I believe that the terminology can get a bit confusing here. Some people say that the soul is all your emotions, personality, likes, dislikes, etc. some say it includes the mind. Dr. Leaf distinguishes between the mind that resides in the soul and the brain that resides in the physical skull. She has shown Bible passages about renewing the mind and taking thoughts captive to be true, that the mind is in charge of the brain and not the other way around. She actually states that the mind is designed to control the brain not the brain the mind. That we are not hostages of our biology. I think what she says pretty much backs up all of this background info that we are talking about here, but just has different words for it. I wonder if the way ‘heart’ is used in this book is what some of us have come to believe to be the subconscious part of us, the subconscious mind.

They also discovered that the heart makes decisions as well as the brain. In other words, they have found that the heart has its own brain. For more information on all the findings, please pick up a copy of Heartmath Solutions.

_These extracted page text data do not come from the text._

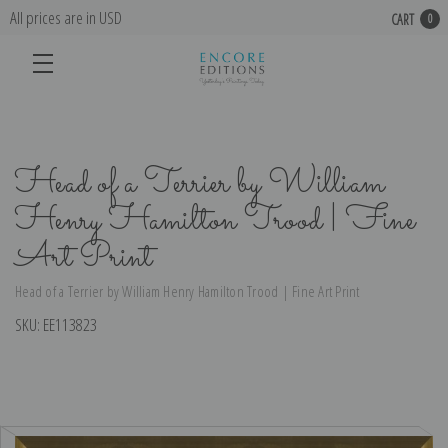
All prices are in USD
CART
0
Head of a Terrier by William
Henry Hamilton Trood | Fine
Art Print
Head of a Terrier by William Henry Hamilton Trood | Fine Art Print
SKU:
EE113823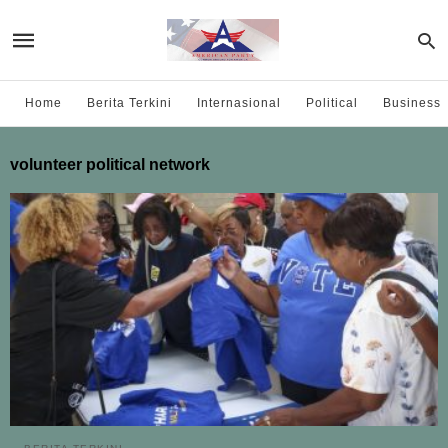
Home
Berita Terkini
Internasional
Political
Business
volunteer political network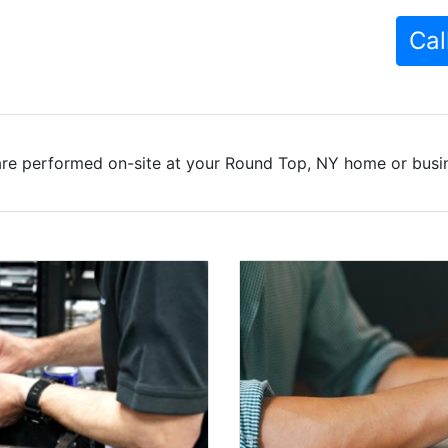
Cal
are performed on-site at your Round Top, NY home or busine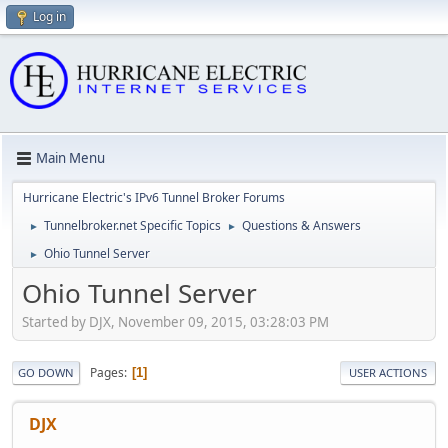
Log in
Main Menu
Hurricane Electric's IPv6 Tunnel Broker Forums
Tunnelbroker.net Specific Topics
Questions & Answers
►
►
Ohio Tunnel Server
►
Ohio Tunnel Server
Started by DJX, November 09, 2015, 03:28:03 PM
Pages
1
GO DOWN
USER ACTIONS
DJX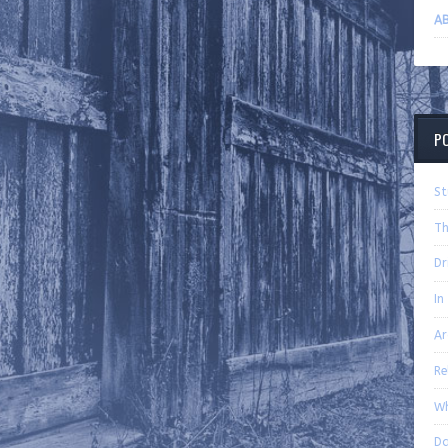
AB
P
St
Th
Dr
In
Ar
Re
Wh
Da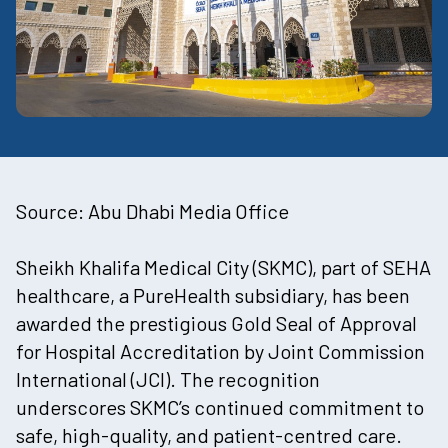
Source:
Abu Dhabi Media Office
Sheikh Khalifa Medical City (SKMC)
, part of
SEHA
healthcare
, a
PureHealth
subsidiary, has been
awarded the prestigious Gold Seal of Approval
for Hospital Accreditation by Joint Commission
International (JCI). The recognition
underscores SKMC’s continued commitment to
safe, high-quality, and patient-centred care.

I want to look into these studies more myself and gain a clearer understanding of how they came to those conclusions. I will probably write a review of the book once I have time to get around to that.

For now, I’ll just repeat what Abi quoted from the book to give a foundation for the heart and what is believed to be known about it by now.

“There is scientific evidence that our hearts send us emotional and intuitive signals to help govern our lives. Instead of just pumping blood, the heart directs and aligns many systems in the body so that they can function in harmony with one another. And although the heart is in constant communication with the brain, we now know that it makes many of its own decisions.” In other words, the brain does not choose everything, it is not in charge of everything.

To further show that the brain does not control everything, a discovery by neuroscientists was mentioned, where they found that  the heart has its own independent nervous system, meaning there is a brain in the heart. It is a fact that the heart starts beating in the unborn baby long before the brain is formed. I would have to study how much the unborn baby perceives in the womb before the brain is formed, but we do know that the heart comes before the brain, and there are prenatal experiences that babies have, which could possibly have happened before the brain was developed. That would be another interesting study to do.

The John and Beatrice Lacey study found that the brain sends orders to the heart which the heart does not automatically obey. The heart is not subordinate to the brain; it reasons as if it has its own logic. Sometimes the brain sent signals to the body and the heart sped up, other times with the same stimulation, the heart slowed down. The selectivity of the heart response gave evidence that the heart is not just a mechanical organ carrying out orders, but responds depending on the nature of the task at hand. The heart is in constant communication with the brain and makes many of its own decisions. In the study where the heart was not obeying the brain, the heart was able to ignore the signal of the brain to be anxious and instead think it through on its own and respond differently. What is even more fascinating is that the heart was sending messages back to the brain, which the brain understood and obeyed. 

In one study the high blood pressure in the tested individuals was reduced to normal levels in six months without using blood pressure reducing drugs, but solely using Heart Intelligence tools. (talking to the heart)

Several studies with people ranging from arrhythmia to mitral valve prolapse, fatigue, autoimmune disorders, autonomic exhaustion, anxiety, depression and PTSD all showed clinical improvements by teaching the patients the skill of accessing and connecting with their heart. 

I have to be honest with you, having the topic of connecting to the heart introduced with some scientific background was rather a smart move on Abi and Justin’s part. I think that learning about some of these studies primed me to be willing to give some of their suggested exercises in the coming post a good try. I hope you are more open to try these as well, because I think there is some real good stuff around the corner for those of us who do.